Combining the Noether inequality with the Noether formula 12χ=c_{1}^{2}+c_{2} gives
$5 c_1(X)^2 - c_2(X) + 36 \ge 12q$
where q is the irregularity of a surface, which leads to
a slightly weaker inequality, which is also often called the Noether inequality:
$5 c_1(X)^2 - c_2(X) + 36 \ge 0 \quad (c_1^2(X)\text{ even})$
$5 c_1(X)^2 - c_2(X) + 30 \ge 0 \quad (c_1^2(X)\text{ odd}).$

Surfaces where equality holds (i.e. on the Noether line) are called Horikawa surfaces.

==Proof sketch==
It follows from the minimal general type condition that K^{2} > 0. We may thus assume that p_{g} > 1, since the inequality is otherwise automatic.
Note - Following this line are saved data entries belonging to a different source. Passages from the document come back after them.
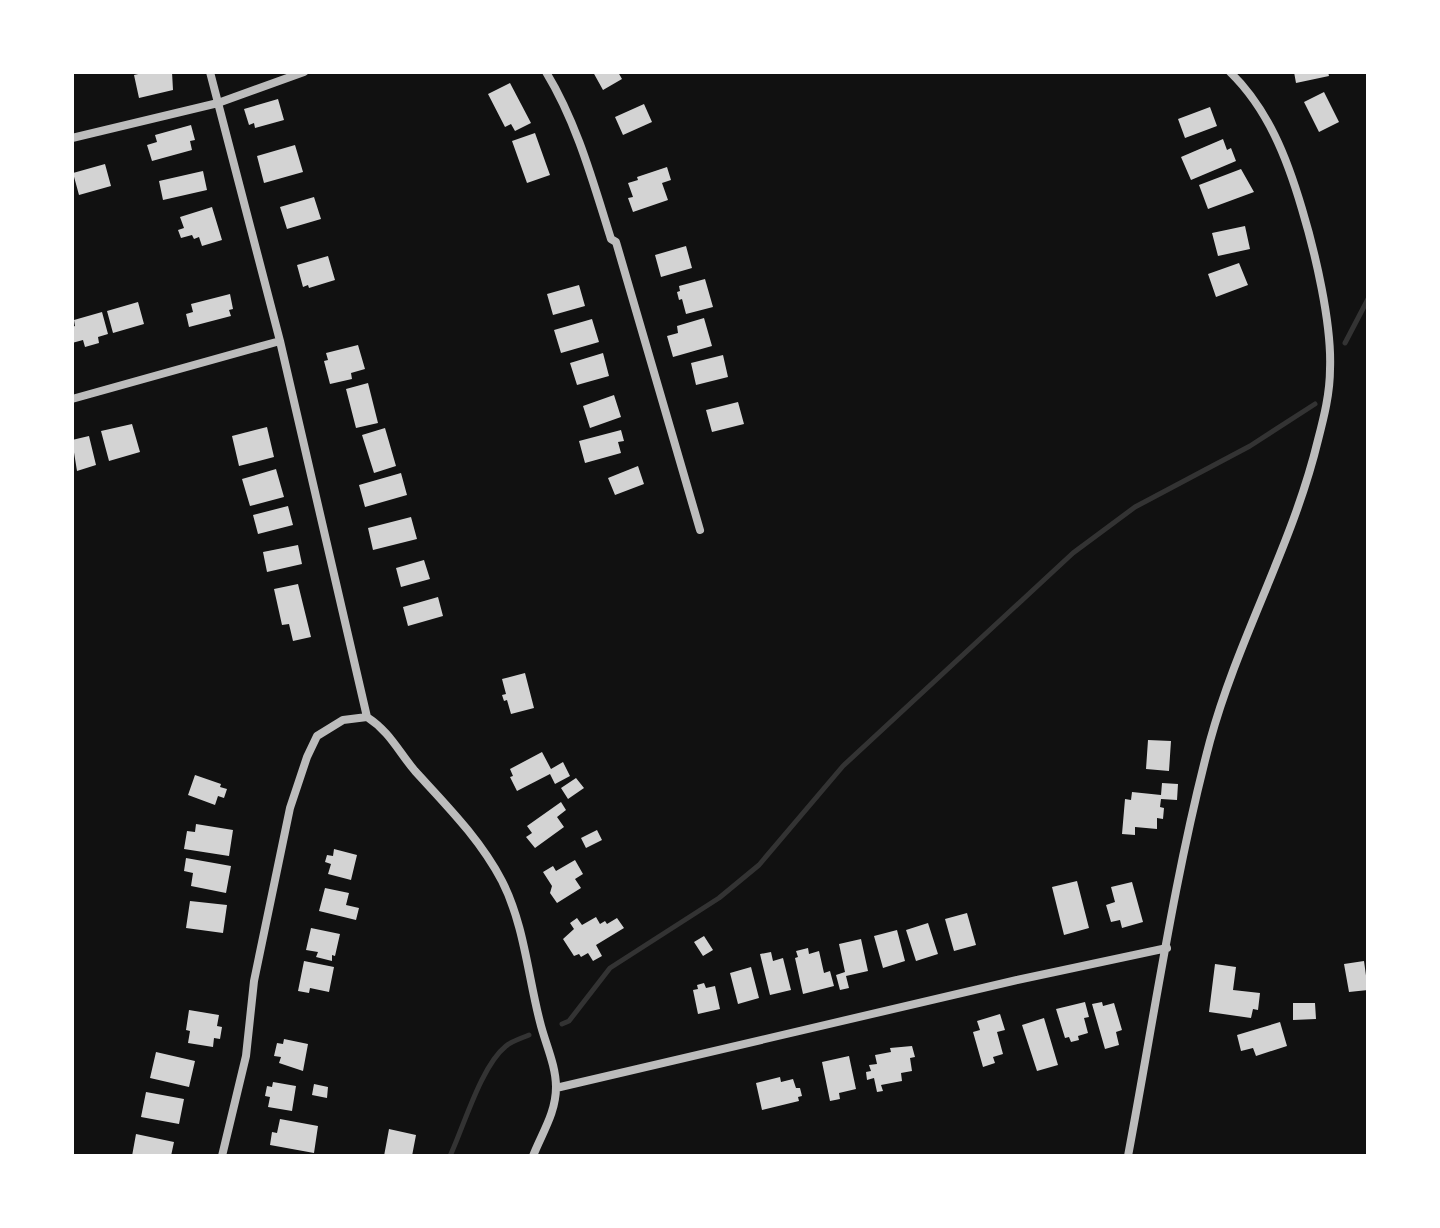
<svg xmlns="http://www.w3.org/2000/svg" width="1440" height="1228" font-family="'Public Sans',sans-serif">
<rect width="100%" height="100%" fill="#111"/>
<g fill="none" stroke-linecap="round" stroke-linejoin="round">
<!-- stream -->
<path stroke="#333" stroke-width="5" d="M1345,343l23,-44
M562,1024l7,-3 41,-53 109,-70 40,-33 84,-99 230,-213 62,-46 115,-61 65,-42
M450,1156c14,-30 31,-90 56,-110 6,-5 16,-8 23,-11"/>
</g>
<!-- building -->
<path fill="#d3d3d3" d="M147,72h25l1,18 -34,8 -5,-23z
M593,72h25l4,7 -19,11z
M1294,72h34l1,4 -33,7z
M510,83l21,40 -16,8 -4,-7 -6,3 -17,-33z
M1324,92l15,30 -20,10 -15,-30z
M278,99l6,21 -29,8 -1,-5 -5,2 -5,-16z
M644,104l8,18 -29,13 -8,-18z
M1210,107l7,19 -32,12 -7,-19z
M191,125l4,15 -5,1 2,9 -40,11 -5,-16 10,-3 -2,-7z
M535,133l15,42 -23,8 -15,-42z
M1223,139l4,11 4,-2 5,13 -45,19 -10,-23z
M295,145l8,27 -39,11 -7,-27z
M105,164l6,22 -32,9 -6,-22z
M667,167l4,13 -9,3 6,17 -35,12 -5,-14 5,-1 -5,-14 10,-3 -1,-3z
M1241,169l13,23 -46,17 -9,-24z
M203,171l4,19 -44,10 -4,-19z
M314,197l7,22 -34,10 -7,-22z
M212,207l10,33 -20,6 -3,-9 -5,2 -2,-4 -11,3 -3,-8 6,-2 -4,-11z
M1245,226l5,23 -32,7 -6,-23z
M686,246l6,22 -31,9 -6,-22z
M328,256l7,24 -26,8 -1,-3 -5,2 -6,-22z
M1239,263l9,22 -32,12 -8,-23z
M705,279l8,28 -27,7 -4,-15 -3,1 -2,-8 3,-1 -1,-5z
M579,285l6,21 -32,9 -6,-21z
M230,294l3,15 -4,1 2,6 -42,11 -3,-13 7,-2 -2,-8z
M138,302l6,22 -31,9 -6,-22z
M102,312l6,22 -10,3 1,6 -14,4 -2,-7 -11,3v-16l3,-1 -1,-6z
M704,318l8,28 -39,11 -6,-21 11,-3 -1,-7z
M592,319l7,23 -38,11 -7,-23z
M358,345l7,24 -14,4 1,6 -22,5 -6,-23 4,-1 -2,-7z
M603,353l6,23 -32,9 -7,-22z
M723,355l5,22 -32,8 -5,-22z
M368,383l10,40 -22,5 -10,-39z
M614,395l7,22 -31,11 -7,-22z
M738,402l6,22 -32,8 -6,-22z
M132,424l8,28 -31,9 -8,-30z
M267,427l7,30 -35,9 -7,-30z
M385,428l11,38 -22,7 -12,-38z
M621,430l3,11 -6,1 3,11 -36,10 -6,-22z
M89,436l7,29 -19,6 -5,-31z
M638,466l6,18 -29,11 -7,-17z
M276,469l8,28 -34,9 -8,-27z
M401,473l6,22 -42,12 -6,-22z
M288,506l5,19 -35,9 -5,-19z
M411,517l6,22 -44,11 -5,-22z
M298,545l4,19 -35,8 -4,-20z
M424,560l6,19 -29,8 -5,-19z
M298,584l13,53 -18,4 -4,-17 -7,1 -8,-36z
M438,597l5,19 -35,10 -5,-19z
M525,673l9,35 -23,6 -4,-14 -3,1 -2,-6 4,-1 -4,-15z
M1148,740l23,1 -2,30 -23,-2z
M542,752l9,17 12,-7 7,14 -15,8 -5,-10 -33,17 -7,-14 3,-1 -3,-7z
M195,775l26,9 -1,3 7,2 -3,9 -6,-2 -3,9 -27,-10z
M576,778l8,10 -16,11 -7,-11z
M1162,783l16,1 -1,16 -16,-1 -1,8 4,1 -1,11 -6,-1v11l-22,-2v8l-13,-1 3,-35 6,1 1,-8 29,3z
M561,802l5,8 -9,7 7,10 -29,21 -9,-11 6,-4 -5,-7z
M196,824l37,6 -4,26 -45,-7 3,-18 8,1z
M597,830l5,10 -16,8 -5,-10z
M334,849l23,6 -6,25 -23,-6 3,-10 -6,-2 2,-7 6,1z
M186,858l45,8 -5,27 -35,-7 2,-13 -9,-2z
M575,860l8,14 -8,5 6,9 -24,15 -7,-10 2,-7 -9,-14 10,-6 3,5z
M1077,881l12,47 -25,7 -12,-48z
M1132,882l11,40 -21,6 -2,-8 -9,2 -5,-17 9,-3 -4,-15z
M325,888l24,5 -3,12 13,3 -3,12 -37,-9z
M190,901l37,4 -4,28 -37,-5z
M967,913l9,32 -22,6 -9,-32z
M596,917l4,7 5,-3 2,3 10,-6 7,10 -28,17 6,11 -9,5 -5,-8 -7,4 -2,-3 -5,2 -11,-17 11,-10 -4,-6 7,-5 5,7z
M928,923l10,31 -22,7 -10,-31z
M311,928l29,6 -5,22 -3,-1v6l-16,-4 2,-5 -12,-2z
M897,930l8,31 -22,7 -9,-32z
M704,936l9,14 -10,6 -9,-14z
M861,939l7,32 -22,5 3,12 -9,2 -4,-15 9,-3 -6,-28z
M808,948l1,6 10,-3 5,22 6,-2 4,15 -31,8 -8,-36 3,-1 -2,-6z
M771,952l2,9 10,-3 8,32 -21,5 -10,-41z
M304,961l30,6 -5,25 -19,-4 -1,5 -11,-2z
M1364,961l4,29 -19,2 -5,-28z
M1215,964l21,3 -3,23 27,3 -2,17 -5,-1 -2,9 -42,-6z
M751,967l8,31 -21,6 -8,-31z
M704,983l2,5 9,-2 5,23 -22,5 -5,-24 5,-1 -1,-4z
M1085,1002l4,15 -5,1 4,15 -10,3 1,4 -8,2 -2,-5 -4,1 -9,-29z
M1102,1002l1,4 11,-3 8,27 -6,2 3,13 -14,4 -13,-45z
M1293,1003h22l1,16 -23,1z
M189,1010l30,5 -2,11 5,1 -2,12 -6,-1 -1,9 -25,-4 2,-12 -4,-1z
M1000,1014l5,16 -8,2 6,22 -10,3 2,6 -12,4 -10,-35 7,-2 -3,-9z
M1044,1018l14,47 -21,6 -15,-46z
M1280,1022l7,24 -31,10 -3,-8 -12,3 -4,-16z
M284,1039l24,5 -5,27 -24,-8 2,-6 -7,-1 3,-13 6,1z
M912,1046l3,11 -5,1 2,13 -11,2 1,8 -21,4 2,6 -6,1 -3,-14 -7,2 -1,-8 5,-1 -2,-6 8,-1 -2,-9 16,-3 -1,-4z
M156,1052l39,9 -6,26 -39,-9z
M849,1056l7,33 -17,4 1,6 -10,2 -8,-39z
M780,1077l1,5 12,-3 3,9h4l2,8 -4,1 1,4 -37,9 -6,-27z
M273,1082l23,4 -4,25 -24,-4 2,-10 -5,-1 2,-10 5,1z
M314,1084l14,3 -1,11 -15,-3z
M146,1092l38,7 -5,25 -38,-7z
M280,1119l38,7 -4,27 -44,-8 2,-13 5,1z
M389,1129l27,6 -4,21h-28z
M136,1134l38,8 -3,14h-39z"/>
<g fill="none" stroke-linecap="round" stroke-linejoin="round">
<!-- minor -->
<path stroke="#bcbcbc" stroke-width="8" d="M210,72l70,269 87,376
M546,72c31,51 47,110 65,167l5,3 84,288
M72,138l146,-35 86,-31
M72,399l208,-58
M367,717c23,15 31,34 48,54 32,35 65,68 87,110 22,43 26,95 38,141 5,21 16,43 16,65 0,26 -14,46 -23,69
M556,1088l461,-108 150,-32
M222,1156l24,-100 8,-75 36,-173 17,-51 10,-21 26,-16 24,-3
M1128,1156c26,-138 46,-279 82,-415 28,-103 83,-197 108,-301 6,-23 12,-47 12,-71 2,-45 -15,-117 -28,-160 -15,-51 -34,-100 -72,-137"/>
</g>
<!-- border -->
<rect width="1440" height="1228" fill="none" stroke="#ffffff" stroke-width="148"/>
</svg>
In particular, we may assume there is an effective divisor D representing K. We then have an exact sequence
$0 \to H^0(\mathcal{O}_X) \to H^0(K) \to H^0( K|_D) \to H^1(\mathcal{O}_X) \to$

so $p_g - 1 \le h^0(K|_D).$

Assume that D is smooth. By the adjunction formula D has a canonical linebundle $\mathcal{O}_D(2K)$, therefore $K|_D$ is a special divisor and the Clifford inequality applies, which gives
$h^0(K|_D) - 1 \le \frac{1}{2} \deg_D(K) = \frac{1}{2} K^2.$

In general, essentially the same argument applies using a more general version of the Clifford inequality for local complete intersections with a dualising line bundle and 1-dimensional sections in the trivial line bundle. These conditions are satisfied for the curve D by the adjunction formula and the fact that D is numerically connected.